Could you please post the output for some of the united-atom systems that you couldn't recompute? As a test, can you recompute the same united-atom system with the code you haven't modified?

comcon1 commented 1 month ago

Could you please post the output for some of the united-atom systems that you couldn't recompute? As a test, can you recompute the same united-atom system with the code you haven't modified?

I answered but then I found my problem and deleted last post. I found that I accidentaly broke path to lipid_json_buildh folder which contains dictionaries locally in NMRlipids and that's why I experienced these problems. Now seems that everything is OK. So that was misreporing from my side..

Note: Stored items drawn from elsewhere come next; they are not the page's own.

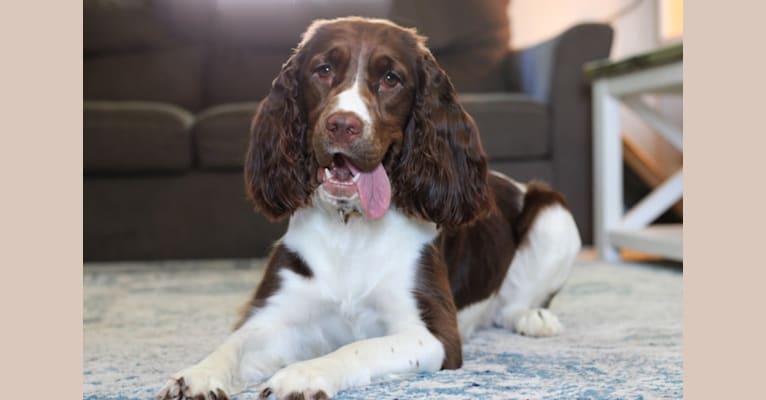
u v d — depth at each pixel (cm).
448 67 552
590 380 183
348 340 215
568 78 480
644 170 579
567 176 487
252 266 447
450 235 231
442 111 214
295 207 209
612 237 458
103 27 550
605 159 462
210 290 357
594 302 312
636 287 351
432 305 203
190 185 466
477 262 241
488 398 166
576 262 452
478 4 557
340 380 167
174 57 560
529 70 512
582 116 484
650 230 457
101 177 463
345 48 197
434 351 189
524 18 627
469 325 244
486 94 529
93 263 465
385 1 555
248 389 183
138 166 456
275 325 205
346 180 192
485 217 236
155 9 567
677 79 385
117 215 464
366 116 185
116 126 452
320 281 207
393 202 209
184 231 468
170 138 454
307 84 202
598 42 480
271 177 211
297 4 572
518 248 267
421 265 208
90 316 289
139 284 378
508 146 476
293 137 209
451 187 213
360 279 207
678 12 596
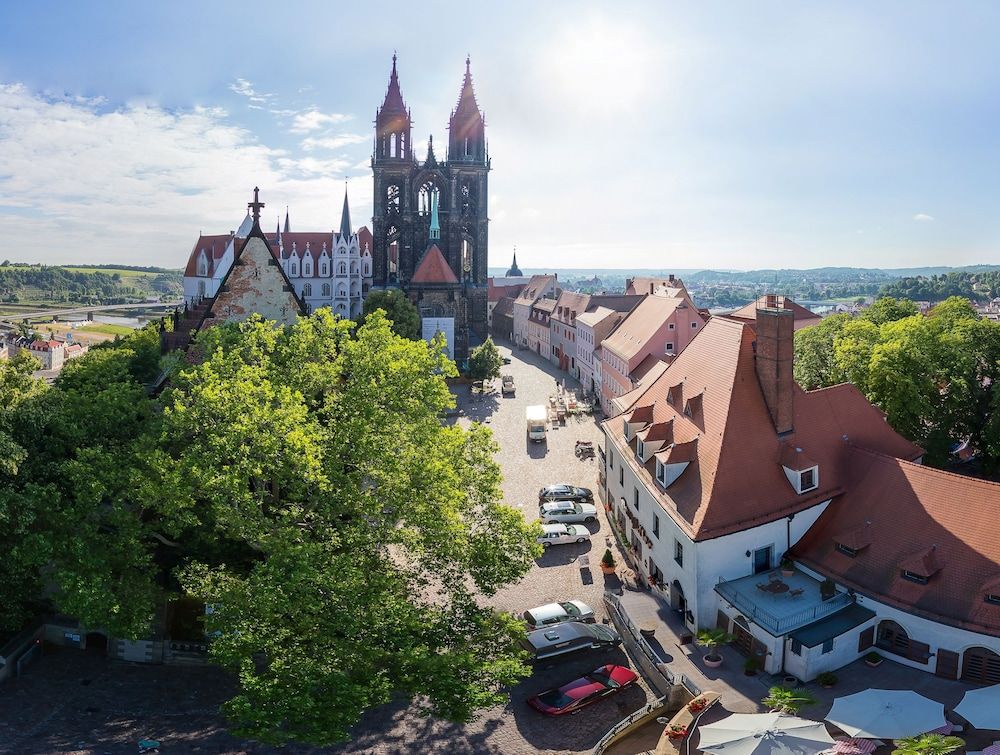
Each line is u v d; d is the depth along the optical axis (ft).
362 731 118.01
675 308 291.58
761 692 118.62
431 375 165.17
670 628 139.85
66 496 141.28
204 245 587.68
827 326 254.27
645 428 173.06
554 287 606.96
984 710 98.12
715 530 132.67
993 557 118.62
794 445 147.84
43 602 150.61
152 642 142.92
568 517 196.34
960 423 208.23
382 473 134.51
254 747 112.78
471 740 115.24
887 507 135.54
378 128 517.55
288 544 118.93
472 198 543.39
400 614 118.83
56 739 113.09
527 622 146.00
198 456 132.87
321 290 527.81
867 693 102.89
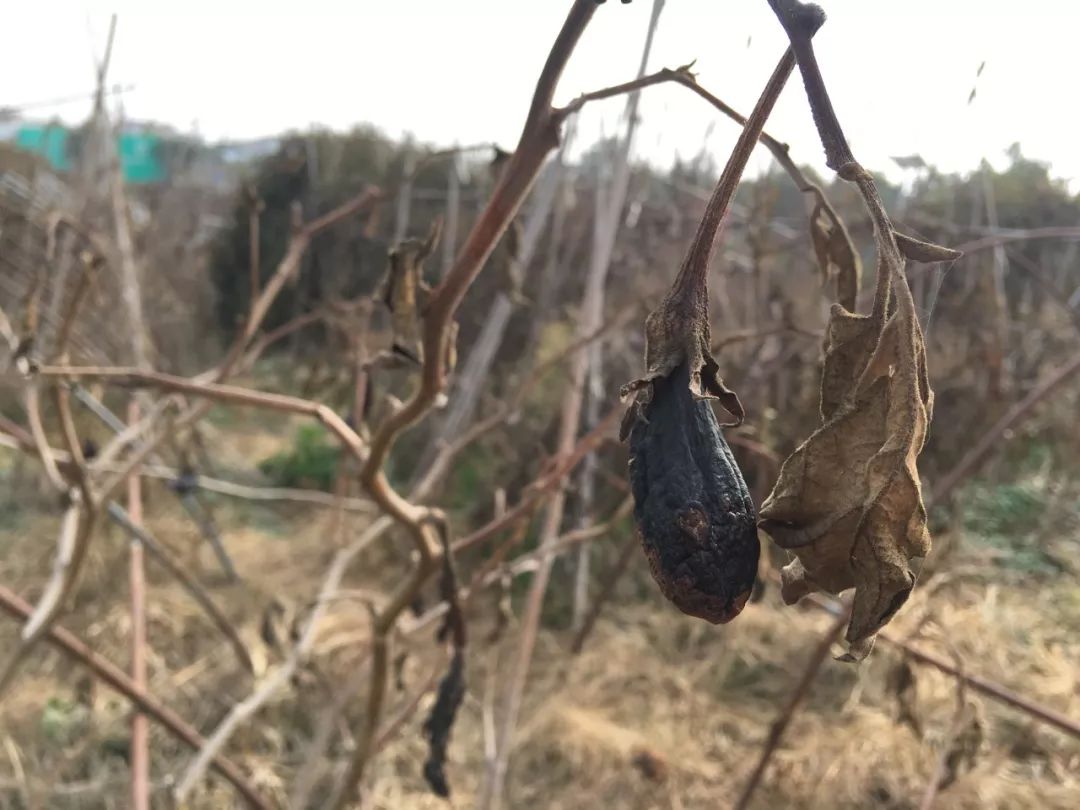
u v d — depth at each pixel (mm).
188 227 3543
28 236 1548
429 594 1645
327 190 3133
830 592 275
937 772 850
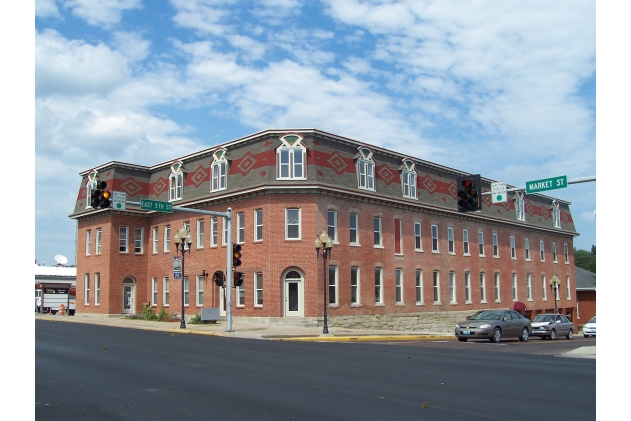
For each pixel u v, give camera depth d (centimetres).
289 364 1551
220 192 3728
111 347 1984
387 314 3803
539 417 929
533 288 5475
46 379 1273
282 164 3447
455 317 4419
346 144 3681
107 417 917
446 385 1225
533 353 2075
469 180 1958
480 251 4878
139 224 4441
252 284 3481
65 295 5547
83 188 4716
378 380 1283
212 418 909
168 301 4225
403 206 4050
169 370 1415
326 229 3447
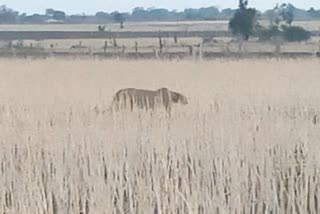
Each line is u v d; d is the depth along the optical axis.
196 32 119.31
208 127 28.81
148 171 24.83
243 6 108.00
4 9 187.12
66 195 24.20
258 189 24.67
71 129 28.47
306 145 25.69
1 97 40.56
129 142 27.06
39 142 27.25
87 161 26.70
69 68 56.41
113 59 67.06
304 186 24.42
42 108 35.53
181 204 22.56
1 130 28.27
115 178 24.19
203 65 58.59
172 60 64.00
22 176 24.61
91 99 40.09
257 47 89.88
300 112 36.31
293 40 104.56
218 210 22.59
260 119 31.75
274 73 52.38
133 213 23.16
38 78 50.38
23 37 116.75
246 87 44.72
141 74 52.88
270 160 25.47
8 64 59.78
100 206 22.69
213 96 40.78
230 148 26.02
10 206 24.11
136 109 34.03
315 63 59.84
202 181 24.09
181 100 38.59
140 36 112.00
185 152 26.06
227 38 107.81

batukav commented 1 month ago

okay, that's relieving. so you're done with implementing the change and now just recomputing the systems with the new code, right?

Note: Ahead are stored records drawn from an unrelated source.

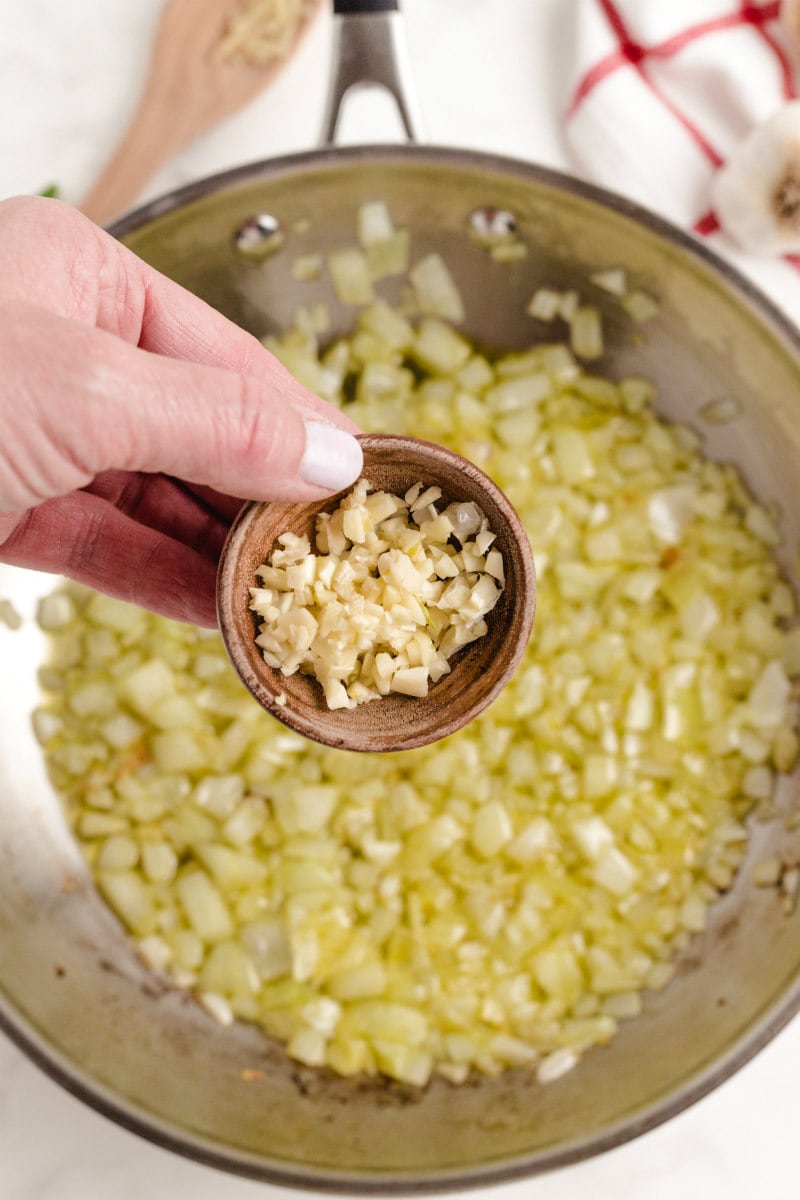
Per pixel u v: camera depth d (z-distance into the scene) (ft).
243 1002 1.54
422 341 1.65
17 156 1.65
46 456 1.15
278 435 1.15
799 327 1.43
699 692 1.59
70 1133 1.53
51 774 1.60
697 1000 1.51
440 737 1.15
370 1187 1.33
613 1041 1.52
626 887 1.55
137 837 1.58
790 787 1.57
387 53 1.43
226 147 1.64
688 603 1.60
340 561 1.19
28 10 1.65
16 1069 1.53
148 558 1.41
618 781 1.57
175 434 1.14
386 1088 1.51
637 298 1.55
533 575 1.16
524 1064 1.51
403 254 1.58
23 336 1.13
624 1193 1.54
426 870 1.55
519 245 1.55
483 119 1.66
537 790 1.57
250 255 1.54
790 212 1.58
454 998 1.53
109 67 1.65
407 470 1.20
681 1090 1.35
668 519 1.63
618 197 1.43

comcon1 commented 3 weeks ago

It's not a problem to fix this issue. It's a problem to recompute the databank. I would like to do it after I'm ready with my current code optimizing and testing. Once I'm ready to start recomputing, I will do this issue. Also, I would probably want to ensure everyone to separate the Data into a GitHub submodule to have an independent commit history for the code and the data. I had a talk about it with @ohsOllila, @fsuarezleston and @markussmiettinen when Samuli was visiting us in Bergen this summer. Note, that databank recomputing will touch huge amount of files. Now, for example, almost all functions writes JSON in more human-readable format (not in one-line), so even having the same numbers, JSONs will change. Probably it's a good time to split up the repository exactly at the point of recomputing.

Probably it's actually better for me to FIX this issue after I make tests, to cover this fix with tests and then just wait until everything will be ready for the recomputing...

batukav commented 3 weeks ago

It makes a lot of sense to separate data and scripts. I'll create a separate issue to discuss this.